Miserável mas eleito
Eu não sou católico.
Eu não sou cristão.
Eu não sou filiado, nem adepto,
de nenhum dogma ou instituição religiosa.
Fui criado e tenho vivido, em
países e sociedades de inspiração católica. Mas venho aqui falar como
observador e cidadão do mundo.
Francisco.
Um nome apenas e o mundo
estremeceu. Não foi somente a Igreja que estremeceu, mas todo o mundo,
nomeadamente o diplomático e politico.
Não, eleição papal não é um
assunto do Vaticano apenas. Desatentos e ignaros os que assim pensam. A Igreja
Católica é um pilar da civilização ocidental; actualmente a civilização global.
Não tem como ficar indiferente perante a renúncia dum papa, assim como a
eleição doutro. O Vaticano é um estado, uma nação, que embora pequeno em
tamanho, tem um papel significativo na estratégia politica e diplomática
internacional. A influência do Vaticano vai muito além da Praça de São Pedro em
Roma.
Assumo desde já que nunca
simpatizei com o anterior papa, o alemão. Pelo contrário, antipatizava com o
senhor e até evitava olhar imagens dele, pois me causavam temor. Daí que quando
ele renunciou, colhi a notícia com agrado.

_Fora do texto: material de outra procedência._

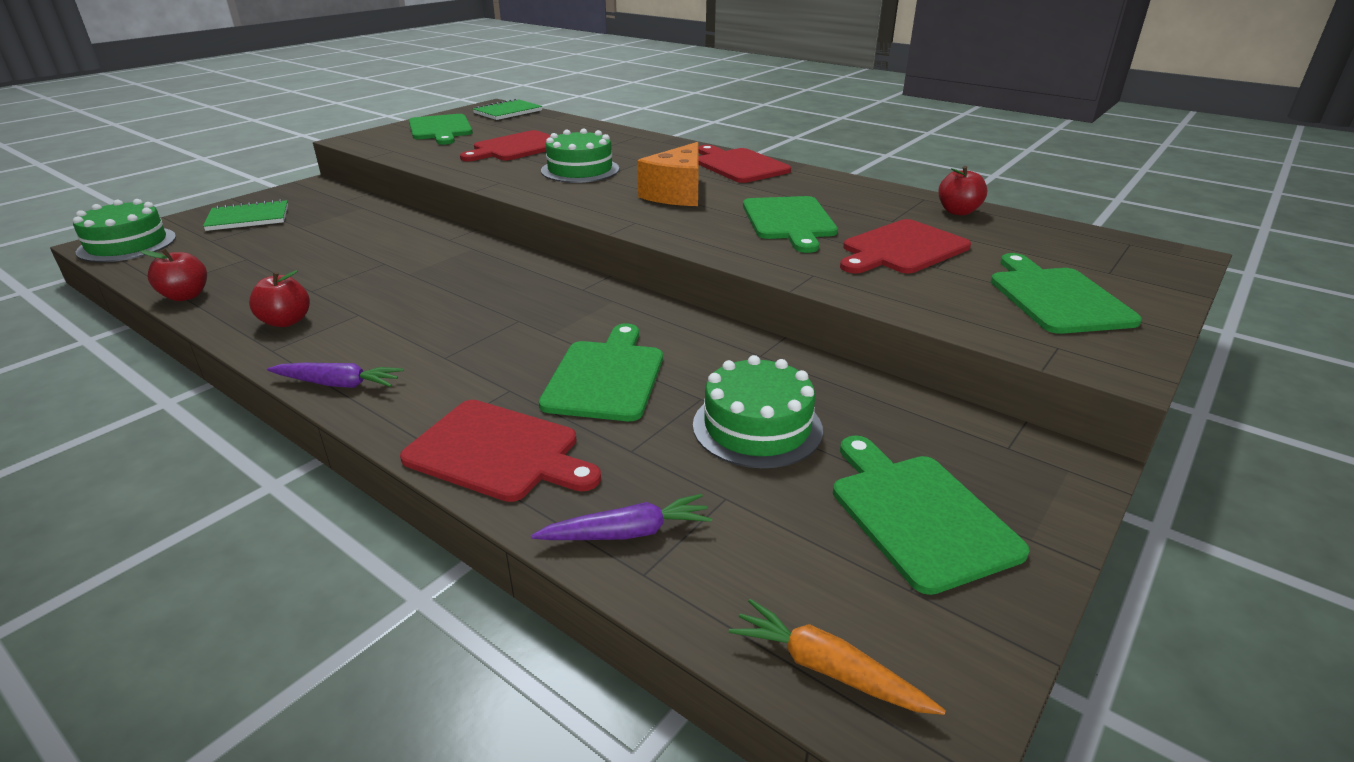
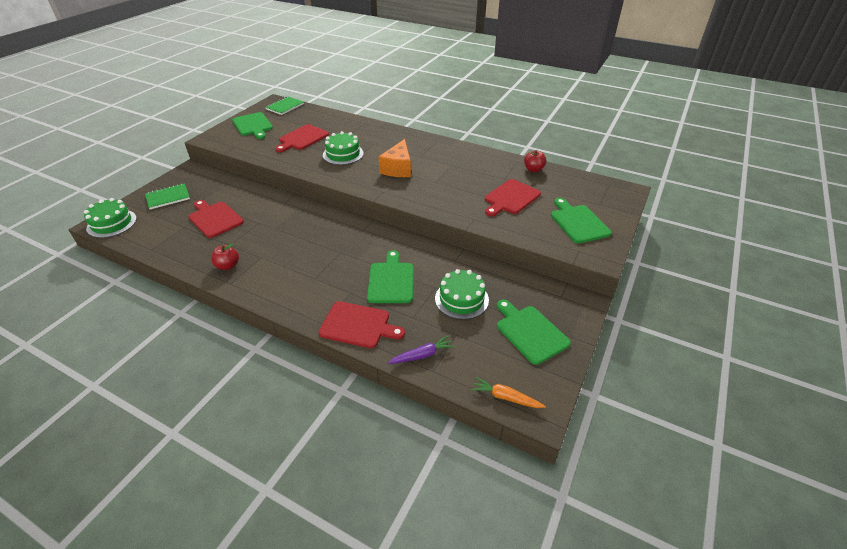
camera: 10 degrees left, 10 degrees up
(186, 296) = (167, 255): red apple -> none
(338, 384) = (272, 299): purple carrot -> none
(739, 165) = (423, 143): red cutting board -> red cutting board (215, 218)
(789, 221) = (456, 184): green cutting board -> none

Ficou-se então naquele hiato de
saber que rumo a Igreja iria tomar, depois dum dirigente tão pouco renovador.
O mundo se entusiasmou em
palpites. Eu remeti-me ao silêncio, como um predador de tocaia à beira do
charco. Depois de ver a Igreja se fechar cada vez mais numa dogmatização
retrógrada e contrária às expectativas e necessidades duma sociedade cada vez
mais ansiosa de abertura e liberdade (mais humana, enfim), só poderia mesmo
esperar para ver. Palpites nenhuns. Só esperanças, embora que muito débeis.
E depois daquele habitual
carnaval dos media, lá saiu o fumo branco da chaminé da Capela Sistina. Espanto
meu! Muito cedo, para uma eleição organizada às pressas.
Um
nome foi anunciado: Francisco. A primeira vez que um papa se quis associar a esse
indigente; única figura que merece a minha admiração e respeito em toda a
história da Igreja e da cristandade (tendo que o Cristo nunca se afirmou como
cristão).
Os
comentadores dos órgãos de informação logo se apressaram a dar os tópicos de
posicionamentos do novo papa, sobre vários itens da actualidade, enquanto bispo
argentino. Alguns não muito abonatórios, para a conquista da minha simpatia.
Mas o sorriso aberto, daquele homem de óculos, que subiu ao balcão acenando com
bonomia para a multidão, saudando todos com familiaridade e até improvisando um
gracejo sobre a sua nomeação, me merecia o benefício da dúvida.
E
assim me tenho mantido atento e tenho constatado com aprovação que este homem
parece disposto a fazer a diferença e apontar novos rumos à Igreja. Desde a
escolha da prata (metal ligado à sua terra de origem; Argentina) como material
para a confecção do seu anel papal, à obstinação em quebrar protocolos e normas
de procedimento, tais como a simples recusa de abandonar os seus sapatos
comuns, para usar os exclusivos sapatos vermelhos papais e muitos outros
procedimentos faustosos, com pouca leitura mística e quase somente
intimidatórios de poder e supremacia.
Antes
de esperar mudanças nas posições seculares da Igreja, terão de haver reformas
na própria instituição, tanto na sua estrutura rigidamente burocratizada e
hierarquizada, como na sua doutrina e dogmas. Mais que qualquer outra religião
da cristandade, a Igreja Católica tem o poder de apontar as modas morais para
um novo mundo, se souber se contemporizar e escutar os apelos das gentes acima
dos ditames do puritanismo febril e inumano.
Ajudemos
este papa Francisco a revolucionar a Igreja e fazer o dogma cristão mais
cristão e menos paulista.
Dedicatória:
dedico este texto ao meu jovem amigo Tony Rhafer Falcão e a todos os jovens católicos
que se empenham pela construção dum novo mundo, com mais respeito pela
dignidade do ser humano.
Nota:
a tradução do lema papal, desde o latim, é livre e de minha autoria.
3 comentários:
Excelente texto este, Irmão!
Mais que excelente o exemplo da lava-pés de Francisco: mulheres, muçulmanos, jovens, detidos.
Te desejo uma Páscoa renovadora e esperançosa no meu estreito e saudoso abraço fraterno.
Mais um papa homofóbico. Triste !
Confesso que fazia um tempinha que não passava por aqui para uma visita. Eis que me deparo com essa excelente reflexão. Só para matar as saudades dos teus textos amigo ManDrag! Um abraço fraterno.